» Data to examine:
=-=-=
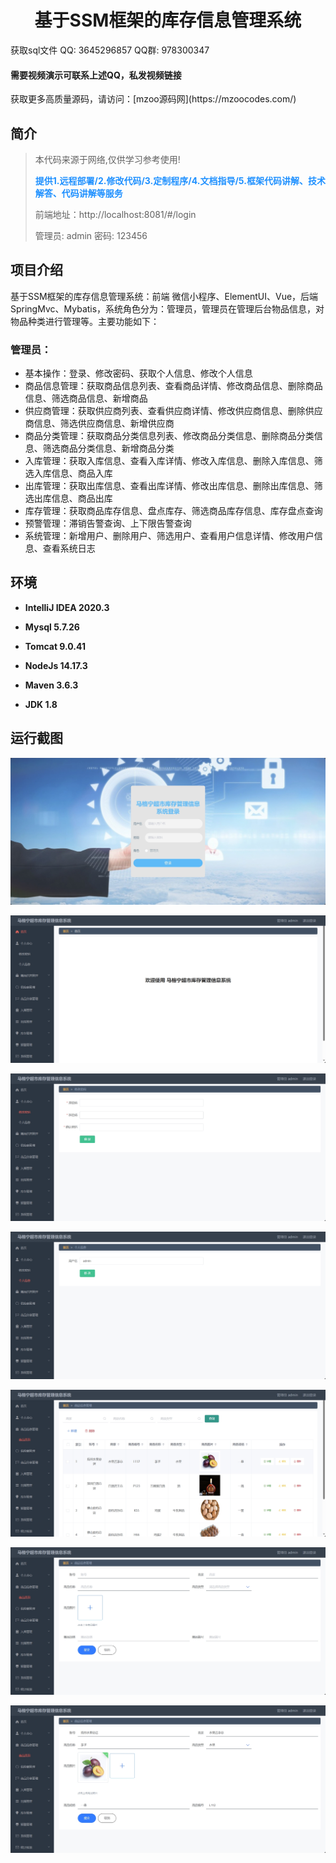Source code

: <p><h1 align="center">基于SSM框架的库存信息管理系统</h1></p>

<p> 获取sql文件 QQ: 3645296857 QQ群: 978300347 </p>
<h4> 需要视频演示可联系上述QQ，私发视频链接 </h4>
<p> 获取更多高质量源码，请访问：[mzoo源码网](https://mzoocodes.com/)</p>

## 简介

> 本代码来源于网络,仅供学习参考使用!
>
> <b style="color: dodgerblue"> 提供1.远程部署/2.修改代码/3.定制程序/4.文档指导/5.框架代码讲解、技术解答、代码讲解等服务 </b>
>
> 前端地址：http://localhost:8081/#/login
>
> 管理员: admin 密码: 123456

## 项目介绍

基于SSM框架的库存信息管理系统：前端 微信小程序、ElementUI、Vue，后端 SpringMvc、Mybatis，系统角色分为：管理员，管理员在管理后台物品信息，对物品种类进行管理等。主要功能如下：

### 管理员：

- 基本操作：登录、修改密码、获取个人信息、修改个人信息
- 商品信息管理：获取商品信息列表、查看商品详情、修改商品信息、删除商品信息、筛选商品信息、新增商品
- 供应商管理：获取供应商列表、查看供应商详情、修改供应商信息、删除供应商信息、筛选供应商信息、新增供应商
- 商品分类管理：获取商品分类信息列表、修改商品分类信息、删除商品分类信息、筛选商品分类信息、新增商品分类
- 入库管理：获取入库信息、查看入库详情、修改入库信息、删除入库信息、筛选入库信息、商品入库
- 出库管理：获取出库信息、查看出库详情、修改出库信息、删除出库信息、筛选出库信息、商品出库
- 库存管理：获取商品库存信息、盘点库存、筛选商品库存信息、库存盘点查询
- 预警管理：滞销告警查询、上下限告警查询
- 系统管理：新增用户、删除用户、筛选用户、查看用户信息详情、修改用户信息、查看系统日志

## 环境

- <b>IntelliJ IDEA 2020.3</b>

- <b>Mysql 5.7.26</b>

- <b>Tomcat 9.0.41</b>

- <b>NodeJs 14.17.3</b>

- <b>Maven 3.6.3</b>

- <b>JDK 1.8</b>


## 运行截图
![](screenshot/1.png)

![](screenshot/2.png)

![](screenshot/3.png)

![](screenshot/4.png)

![](screenshot/5.png)

![](screenshot/6.png)

![](screenshot/7.png)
=-=-=
» Assignment: Reproduce the item above word for word, leaving out the pictures.

» Output:
Source code

: <p><h1 align="center">基于SSM框架的库存信息管理系统</h1></p>

<p> 获取sql文件 QQ: 3645296857 QQ群: 978300347 </p>
<h4> 需要视频演示可联系上述QQ，私发视频链接 </h4>
<p> 获取更多高质量源码，请访问：[mzoo源码网](https://mzoocodes.com/)</p>

## 简介

> 本代码来源于网络,仅供学习参考使用!
>
> <b style="color: dodgerblue"> 提供1.远程部署/2.修改代码/3.定制程序/4.文档指导/5.框架代码讲解、技术解答、代码讲解等服务 </b>
>
> 前端地址：http://localhost:8081/#/login
>
> 管理员: admin 密码: 123456

## 项目介绍

基于SSM框架的库存信息管理系统：前端 微信小程序、ElementUI、Vue，后端 SpringMvc、Mybatis，系统角色分为：管理员，管理员在管理后台物品信息，对物品种类进行管理等。主要功能如下：

### 管理员：

- 基本操作：登录、修改密码、获取个人信息、修改个人信息
- 商品信息管理：获取商品信息列表、查看商品详情、修改商品信息、删除商品信息、筛选商品信息、新增商品
- 供应商管理：获取供应商列表、查看供应商详情、修改供应商信息、删除供应商信息、筛选供应商信息、新增供应商
- 商品分类管理：获取商品分类信息列表、修改商品分类信息、删除商品分类信息、筛选商品分类信息、新增商品分类
- 入库管理：获取入库信息、查看入库详情、修改入库信息、删除入库信息、筛选入库信息、商品入库
- 出库管理：获取出库信息、查看出库详情、修改出库信息、删除出库信息、筛选出库信息、商品出库
- 库存管理：获取商品库存信息、盘点库存、筛选商品库存信息、库存盘点查询
- 预警管理：滞销告警查询、上下限告警查询
- 系统管理：新增用户、删除用户、筛选用户、查看用户信息详情、修改用户信息、查看系统日志

## 环境

- <b>IntelliJ IDEA 2020.3</b>

- <b>Mysql 5.7.26</b>

- <b>Tomcat 9.0.41</b>

- <b>NodeJs 14.17.3</b>

- <b>Maven 3.6.3</b>

- <b>JDK 1.8</b>


## 运行截图
![](screenshot/1.png)

![](screenshot/2.png)

![](screenshot/3.png)

![](screenshot/4.png)

![](screenshot/5.png)

![](screenshot/6.png)

![](screenshot/7.png)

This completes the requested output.